Letting Go

7/31/2024

Written by: Nancy Purtlebaugh


I remember the first time both my boys were placed in my arms, that feeling of pure elated joy. And the feeling that in that moment they were fully mine. Without understanding that every moment after that I would be slowly letting them go.

In that first moment they were laid on my chest and into my arms, they felt like they fully belonged to me, then in the next moment they were placed in someone else’s arms I was giving a little piece of them away.
On August 1 my baby boy will be leaving to move to a new city. Not the next city over, or the next state over. Nope, Savannah, GA. Basically 11 hours from here. When just yesterday I was dropping him off at preschool. He was clinging to me, crying-saying Mommy don’t leave me. I told him, it will be okay–it’s only for a little while and Mommy will be back.

When he drives away, it will be him reminding me it’s going to be okay, he will be back to visit. But he needs to spread his wings. This time it will be me with tears streaming down my face. All the times before were leading us up to this moment of letting him go.
Leaving him overnight with my mom for the first time as a baby.
Watching him take his first steps
Seeing him pedal away with no training wheels
Dropping him off at kindergarten
Overnights with friends
A week away from home
His first job
Driving away in his first car
Dropping him off at college………..and all the many moments in between.

I tell my boys all the time, being a mom is tricky business. We are given these children by God, on loan for a little while. We are made to love and nurture them–day in and day out. To teach them, to lead and guide them. Then our job is ultimately to let them go. Oh mommas, this is hard, isn’t it? How do we do this?? I think it begins with trusting that the One who entrusted them to us knows how to take care of them better than we do.

I’ll be the first to admit that letting go is not my strong suit, especially when it comes to people. So as I write these words–please know this isn’t easy for me. I also know the harder I try to hold on, the harder it is for them to breathe on their own, and the harder it will be for them to find their own way.

It has taken time spent with God in prayer and in His word to understand our most important job as parents is to guide them in their relationship with Him. Train a child in the way he should go and when he is old he will not turn from it. Proverbs 22:6. 

I think about Mary’s example in the Bible. She had to let go too–in so many ways–yet she fully trusted God. From the moment she found out she was pregnant she knew she was carrying God’s child. She knew He would be different. When he was a young child she would understand even a little more.
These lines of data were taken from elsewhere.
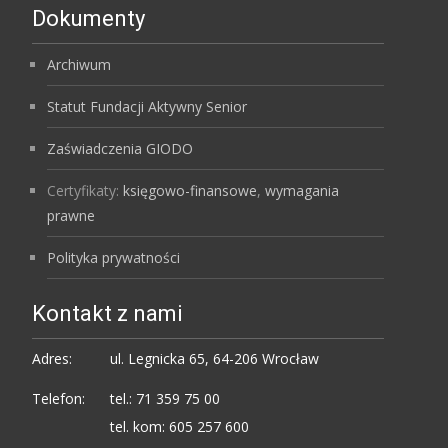
Dokumenty
Archiwum
Statut Fundacji Aktywny Senior
Zaświadczenia GIODO
Certyfikaty:
księgowo-finansowe
,
wymagania
prawne
Polityka prywatności
Kontakt z nami
Adres:
ul. Legnicka 65, 64-206 Wrocław
Telefon:
tel.: 71 359 75 00
tel. kom: 605 257 600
Every year his parents went to Jerusalem for the Feast of the Passover. When he was twelve years old, they went up to the Feast, according to the custom. After the Feast was over, while his parents were returning home, the boy Jesus stayed behind in Jerusalem, but they were unaware of it. Thinking he was in their company, they traveled on for a day. Then they began looking for him among their relatives and friends. When they did not find him, they went back to Jerusalem to look for him. After three days they found him in the temple courts sitting among the teachers, listening to them and asking them questions. Everyone who heard him was amazed at his understanding and his answers. When his parents saw him, they were astonished. His mother said to him, “Son, why have you treated us like this? Your father and I have been anxiously looking for you.” “Why have you been searching for me?” he asked. “Didn’t you know I had to be in my Father’s house?” But they did not understand what he was saying to them. Then he went down to Nazareth with them and was obedient to them. But His mother treasured all these things in her heart. And Jesus grew in wisdom and stature, and in favor with God and men. Luke 2:41-52

Can you imagine losing your child for that many days and not knowing where they are? And yet I know some, many of you can–for many different reasons. I can only imagine that is a whole different kind of letting go. Please know at this moment I’m praying for you.
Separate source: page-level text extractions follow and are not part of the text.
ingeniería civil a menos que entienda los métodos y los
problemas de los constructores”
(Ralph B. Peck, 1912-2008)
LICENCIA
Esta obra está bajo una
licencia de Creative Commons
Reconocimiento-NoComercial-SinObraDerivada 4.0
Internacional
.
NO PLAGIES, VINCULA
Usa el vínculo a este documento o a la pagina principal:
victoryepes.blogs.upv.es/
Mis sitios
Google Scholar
From the beginning Mary was letting go of Jesus, yet just like us and our children–He was never fully hers. He was on loan from God to her-for a little while. Yet Mary treasured all these things in her heart. Because I think, even though it was unimaginably hard–she knew and trusted God’s plan for her child was better.

So maybe, just maybe-today I can trust God’s plan is better for my child than I could imagine. I am going to treasure these things up in my heart as well–the letting go of my children–back into the arms of God, where they fully belong.